陶姐本不想接,目光扫过纸面,却猛地停住了。
她将药方拿起来,只见上面用大玄文字密密麻麻写着几十味药材的名目、分量。而在角落里,另有几行古怪的符号,笔画盘曲,如藤蔓缠绕。
陶姐越看,眉头蹙得越紧。她时不时抬眼,飞快地瞥一眼苏桁,似乎想从他那张含笑的脸上看出些端倪。
苏桁仍是气定神闲的模样,慢悠悠地喝着茶。
整整一炷香后,陶姐才把那张纸轻轻放回桌上。
“苏大人,这方子,你从何处得来?”
“唔,这个嘛。”苏桁学着她方才的口气,慢条斯理道,“是在那仙家母子河畔,无意中捡到的。想来是仙子慈悲,不忍见世人受苦,特意遗落凡尘的灵方呢。”
陶姐狠狠瞪了他一眼,这只油嘴滑舌的狐狸,竟拿她搪塞人的话,反过来消遣她。
两人对视片刻,陶姐重新低下头,又把方子拿起来,从头至尾,一味一味细细辨认。最终,她把纸递回苏桁面前。
“我一个乡野郎中,学艺不精。这方子,看不懂。”
“那真是可惜了。”
苏桁笑了笑,伸手去接。
就在他的指尖碰到纸边的一瞬,陶姐忽然扣住他的手腕,拇指往筋上一压。苏桁半条手臂顿时酸麻,尚未来得及出声,整个人已被她借力拽过桌面。
玉骨扇跌落在地,发出一声脆响。
“你做什么!”
陶姐没有理他,她一步跨到苏桁身后,用膝盖抵住桌腿,借力压住他的肩,另一只手从袖中抽出一根细如牛毛的银针,精准地刺入他后颈的一处隐穴。

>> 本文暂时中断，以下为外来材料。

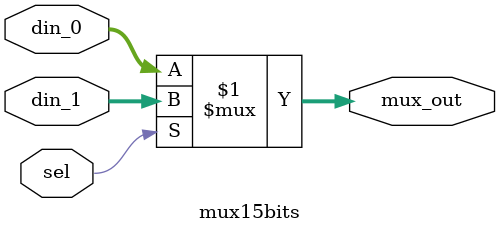
<source format=v>
module mux15bits(
din_0      , // Mux first input
din_1      , // Mux second input
sel        , // Select input
mux_out      // Mux output
);

input [14:0] din_0, din_1;
input sel;

output [14:0] mux_out;

wire [14:0] mux_out;

assign mux_out = (sel) ? din_1 : din_0;

endmodule
</source>
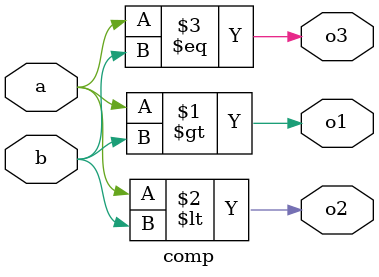
<source format=v>
module comp (
    input wire a,
    input wire b,
    output wire o1,
    output wire o2,
    output wire o3
);
    assign o1 = a > b;  
    assign o2 = a < b;  
    assign o3 = a == b; 

endmodule
</source>
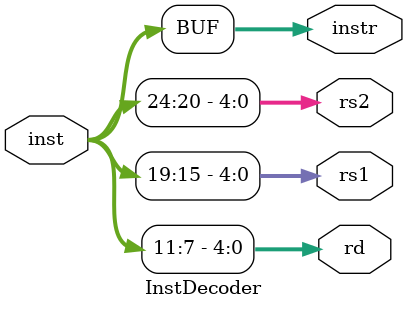
<source format=v>
module InstDecoder(inst, rd, rs1, rs2, instr);

	input [31:0] inst;
	output [4:0] rd, rs1, rs2;
	output [31:0] instr;
	
	assign rd = inst[11:7];
	assign rs1 = inst[19:15];
	assign rs2 = inst[24:20];
	assign instr = inst;
			
endmodule

</source>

苏桁呼吸一滞,紧接着,清冽的药草气息便如决堤般汹涌而出,清苦之中裹着一点雨后青草的甜,顷刻漫过整间屋子。
一切发生得太快,他甚至来不及挣扎,便听到身后传来一声了然的冷哼。随即,那刺入他后颈的剧痛,便倏地消失了。
陶姐松开手,从容地坐回椅子上,将银针擦净,仿佛什么也没发生。
苏桁在她抽针的瞬间,便止住了外溢的信香。他扶着桌沿缓缓坐下,脸色发白,眼底冷得骇人。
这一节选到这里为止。